So she eventually stopped receiving the butcher’s son’s trinkets, and told him to go after Widow Charlotte’s niece, instead, for she would be a better wife than Gwen. The butcher’s son married neither of them and skulked around the end of her street for a few months after, but Gwen knew she could have none of him.
She was helping in her father’s smithy again, one bleak February afternoon, when the girl appeared.
She was a great deal taller than when Gwen had last seen her; her face was thinner and her limbs leaner, though her chest and hips had swollen in preparation for a fast approaching womanhood. Her hair was longer and better brushed. Her dress was plain but she was given away by the cloak, which was deep purple, velvet and lined with fur.
No commoner was going to be wearing such a garment – let alone the supple leather boots with such delicate silver clasps.
It was most definitely Morgana – fifteen years old now, by Gwen’s estimation – and starting to be quite beautiful, in a slightly coltish, uncertain way. She moved with the air of one who was unsure of what to do with her arms and legs – as if they had outgrown her without her knowledge and now she was struggling to adjust.
“Hello?” Her accent was crisp and clear and delicately lilting. She stood in the doorway of Tom’s forge with her chin lifted defiantly, as if she were waiting for someone to question her presence there.
Gwen’s father paused, abruptly. “Can I help you, my lady?”
“I’m looking for a girl,” the young noblewoman replied, a little haughtily, “older than me but not by much. Have you a daughter named Gwen?”
Gwen, hidden in the back of the smithy, felt her heart freeze as she peered out. Was the noblewoman angry? Had she held a grudge against Gwen for all these years? Had she come to exact some horrible revenge?
None the wiser, however, Tom was nodding. “Guinevere? Yes – she’s here – Gwen!” He called her, and Gwen took a deep breath before appearing, hastily wiping off her sooty hands on her apron. “There’s a lady asking for you.”
Gwen smiled, nervously, and dropped a curtsy.
Morgana smiled back – she looked just as uneasy – and back-stepped out of the doorway and into the street again. “I want to talk to you. Can you come outside?”
Gwen glanced hesitantly at her father, who only nodded, a bemused but encouraging smile turning up the corners of his mouth – so she followed the noblewoman outside.

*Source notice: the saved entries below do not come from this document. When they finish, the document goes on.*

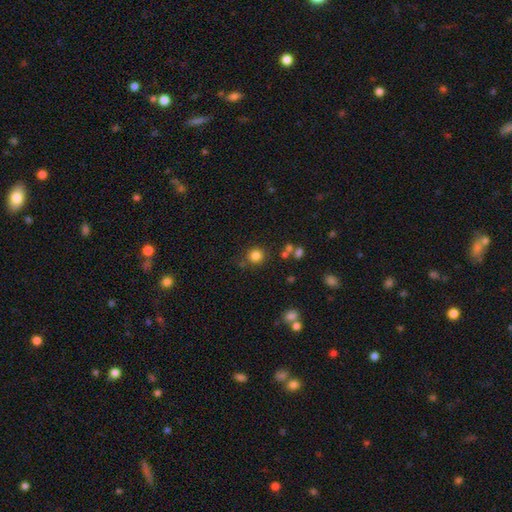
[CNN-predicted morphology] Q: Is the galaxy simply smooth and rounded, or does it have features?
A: smooth — 82%.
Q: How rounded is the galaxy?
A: round — 91%.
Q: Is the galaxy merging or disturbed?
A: none — 78%.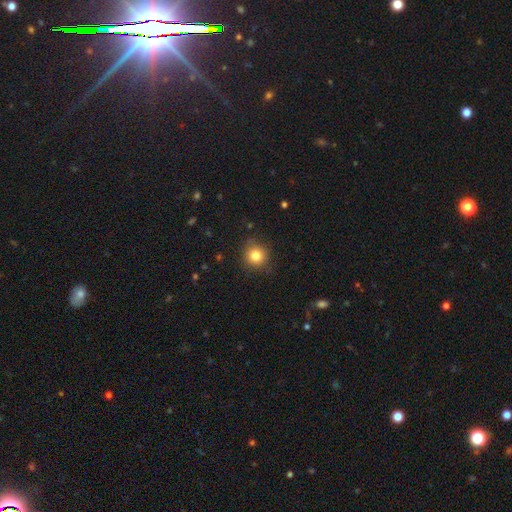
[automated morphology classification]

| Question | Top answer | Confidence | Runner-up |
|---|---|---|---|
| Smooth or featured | smooth | 83% | star or artifact (11%) |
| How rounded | round | 92% | in between (7%) |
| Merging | none | 86% | minor disturbance (10%) |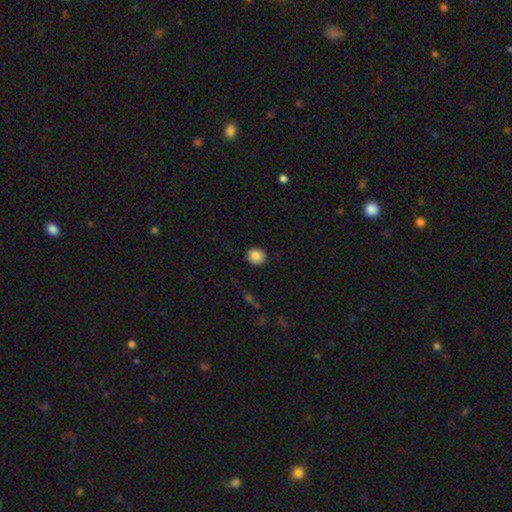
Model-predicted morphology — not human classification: A smooth galaxy with no disk features (85%) that is round (82%). Merging: none (89%).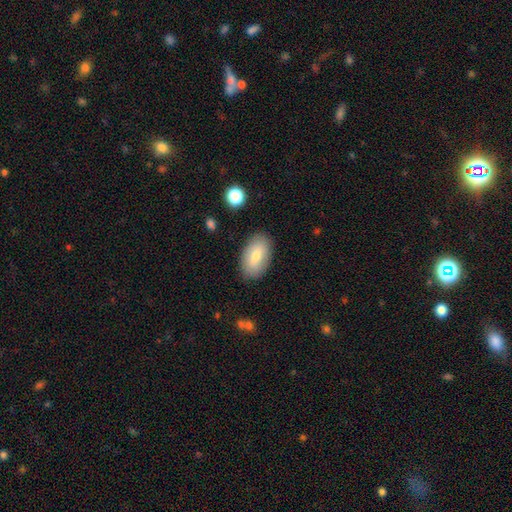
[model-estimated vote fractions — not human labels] This appears to be a smooth galaxy with no disk features (75%) that is in between round and cigar-shaped (94%). Merging: none (85%).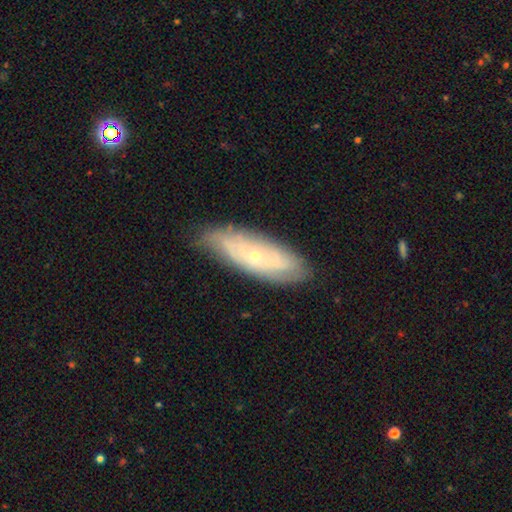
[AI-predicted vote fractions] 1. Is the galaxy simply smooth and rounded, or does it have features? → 60% featured or disk, 33% smooth, 7% star or artifact.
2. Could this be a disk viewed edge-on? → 80% no, 20% yes.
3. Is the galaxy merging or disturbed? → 76% none, 19% minor disturbance, 4% major disturbance, 1% merger.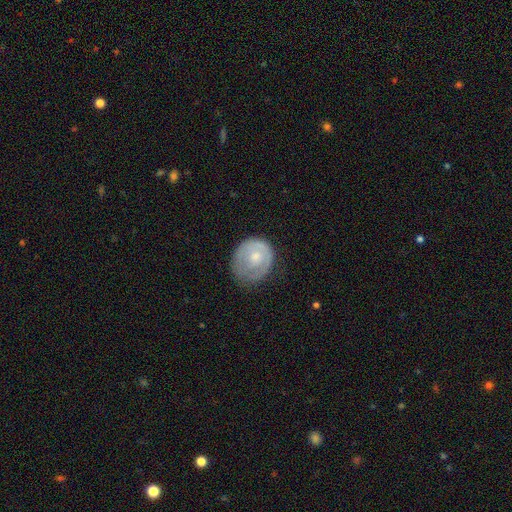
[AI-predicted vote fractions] Smooth or featured?
  - smooth: 53% *
  - featured or disk: 41%
  - star or artifact: 5%
How rounded?
  - round: 74% *
  - in between: 25%
  - cigar-shaped: 1%
Merging?
  - none: 56% *
  - minor disturbance: 28%
  - major disturbance: 15%
  - merger: 2%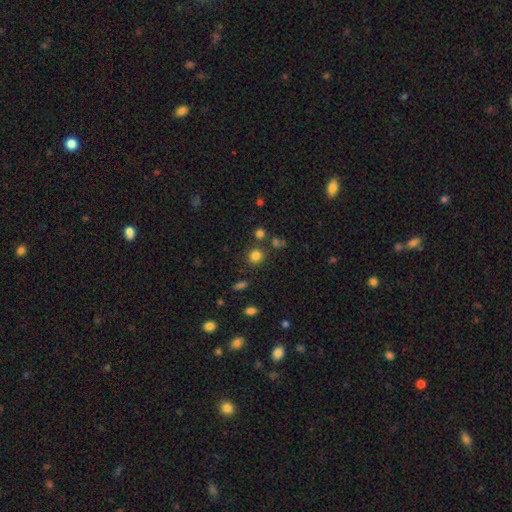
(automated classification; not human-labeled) Overall: smooth (81%). How rounded: round (88%). Merging: none (81%).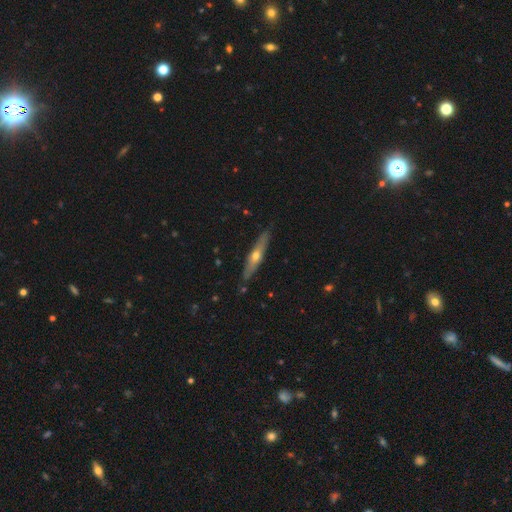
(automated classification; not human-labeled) Overall: featured or disk (64%; smooth 29%). Edge-on disk: yes (91%). Edge-on bulge: rounded (87%). Merging: none (88%).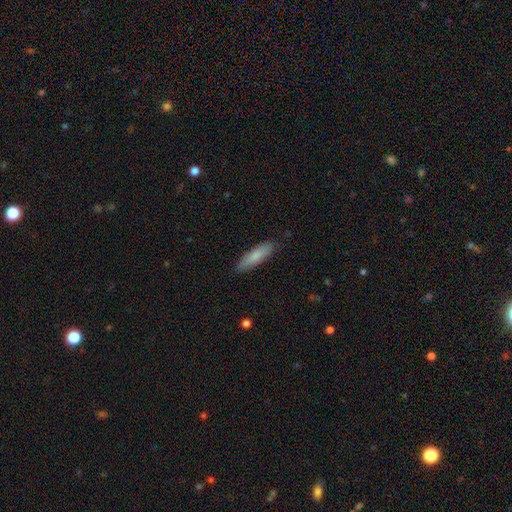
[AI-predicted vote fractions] This appears to be a smooth galaxy with no disk features (82%) that is cigar-shaped (65%). Merging: none (87%).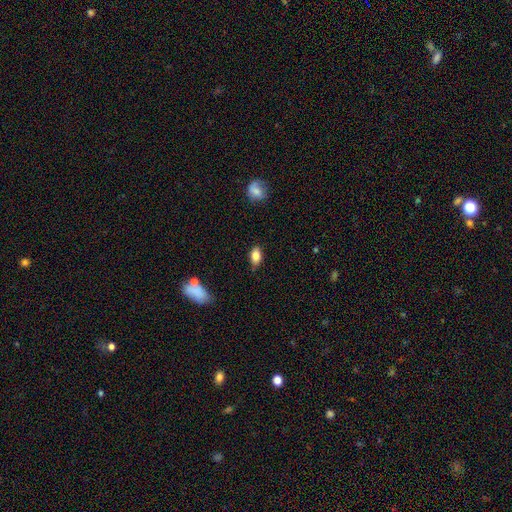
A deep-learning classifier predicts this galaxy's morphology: Smooth or featured? Predicted: smooth (p=0.82). How rounded? Predicted: in between (p=0.87). Merging? Predicted: none (p=0.77).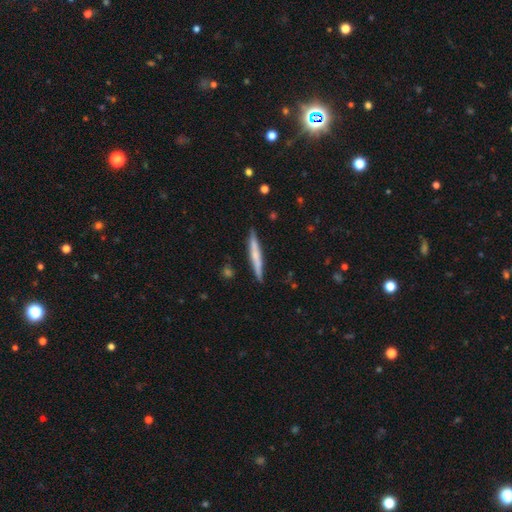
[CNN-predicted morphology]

Morgana stood under the eve of the smithy, a little off the street, her arms folded protectively across her chest. She looked completely out of place here, Gwen realised – and she was unaccompanied. Surely a noblewoman was not meant to just wonder into common sections of the town without a chaperone? Particularly when she did not know the town very well, for Gwen was certain that if Morgana made a habit of walking the streets of Camelot, she would know about it. The girl was hardly going to be easy to miss.
“You’ve proved difficult to find, do you know that?” Morgana enquired, with distinctly false levity. “There are eight blacksmiths in Camelot. This is the sixth one I’ve been to this week. I’m rather glad I’ve tracked you down at last.”
“I’m… sorry,” Gwen managed, unable to think of anything else to say. She was aware that she must be very grubby looking in comparison to Morgana – for she had been working at building up the fire in her father’s forge and knew that she must have soot on her face and certainly her clothes were covered in coal dust.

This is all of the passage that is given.